In the context of differential equations, initial conditions are values given for a function and its derivatives at a specific point. These conditions are crucial to uniquely solving a differential equation.
Without initial conditions, there are infinitely many solutions to a differential equation.

• Initial conditions specify the state of the function at the beginning of the period of interest.
• They determine the particular solution that corresponds to the specific scenario described by the problem.

For example, in the system given, initial conditions for both functions, such as \(x(0) = a\) and \(y(0) = b\), allow us to pinpoint the exact curve on the solution plane, leading to a unique solution.Therefore, defining initial conditions means you have adequately described the starting state, which is essential for arriving at a single valid solution for the differential equations in question.

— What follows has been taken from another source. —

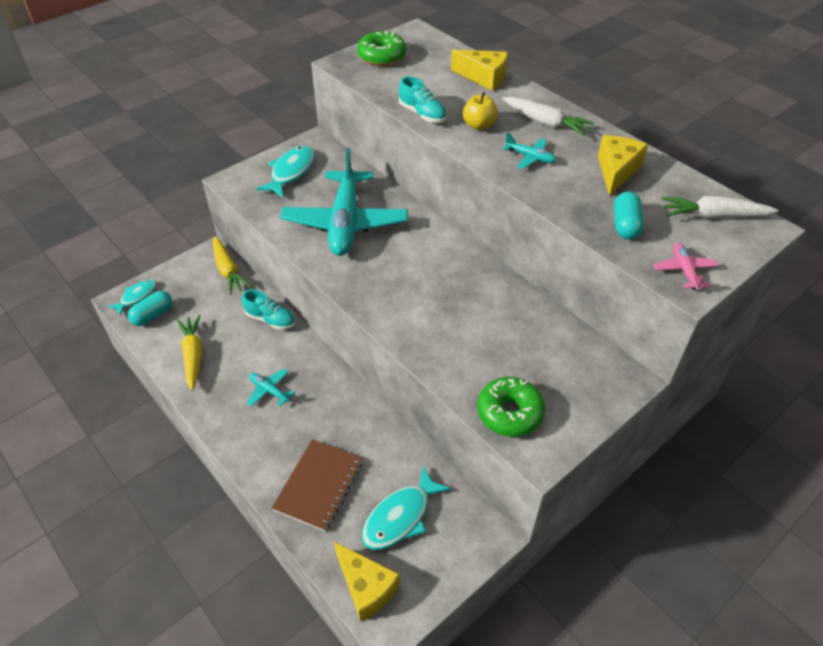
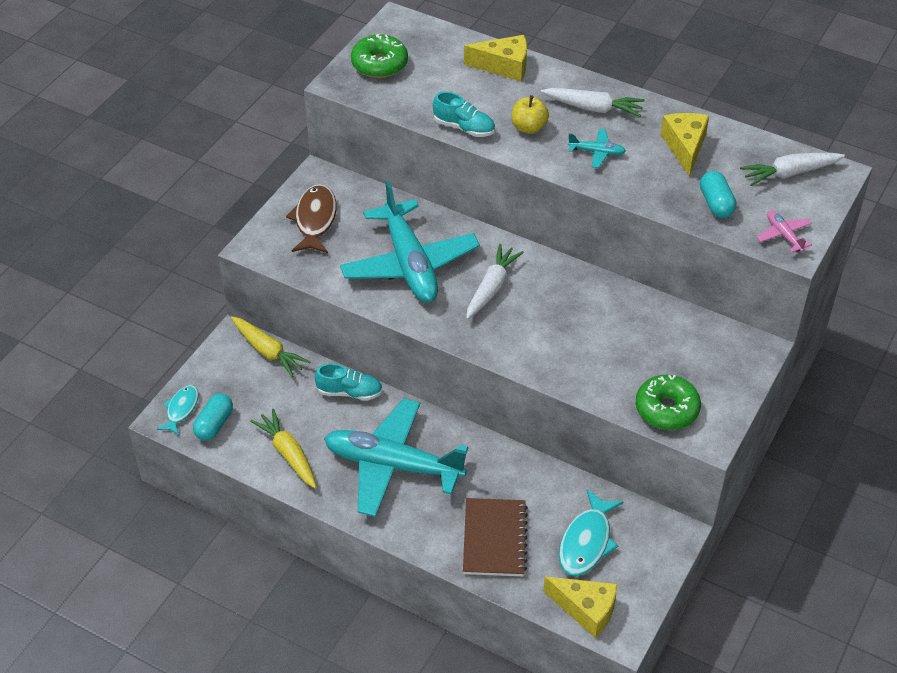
camera: 20 degrees left, 0 degrees up
(269, 391) = (393, 465): turquoise plane -> turquoise plane, size x2.49
(291, 172) = (315, 220): turquoise fish -> brown fish
(403, 259) = (491, 287): none -> white carrot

The Existence and Uniqueness Theorem is a fundamental concept in solving differential equations. This theorem guarantees that a differential equation has a unique solution if certain conditions are met.
These conditions often include continuity and specific initial conditions.

• This theorem is important because it gives you confidence that your solution not only exists but is also the only one.
• For a single or a system of differential equations, it ensures that the problem is well-posed.

The theorem requires the function involved in the differential equation (and, for systems, their partial derivatives) to be continuous over a specific range. In our case, the functions \(-x + xy^2\) and \(y - x^2y\) are polynomials, therefore continuous everywhere.
This means the prerequisites for the existence and uniqueness are fulfilled, confirming that with provided initial conditions, the solutions are consistent and unique.

The Picard-Lindelöf Theorem is a specific application of the Existence and Uniqueness Theorem suitable for initial value problems. This theorem offers a method for finding unique solutions to ordinary differential equations with initial conditions.

• It asserts that if both the function and its derivative are continuous in a neighborhood of the initial value, a unique solution exists in some interval around this point.
• This also applies to systems like the one in the original exercise.

The theorem is very practical, as it provides steps for constructing the solution using an iterative method known as Picard iteration.
As noted, the equations provided meet the conditions of the Picard-Lindelöf Theorem, since the equations and their partial derivatives are continuous which ensures that for any initial conditions \(x(0)\) and \(y(0)\), a unique trajectory or solution path can be determined.
In summary, this theorem provides both the foundation and verification method for solving the initial value problems uniquely and effectively.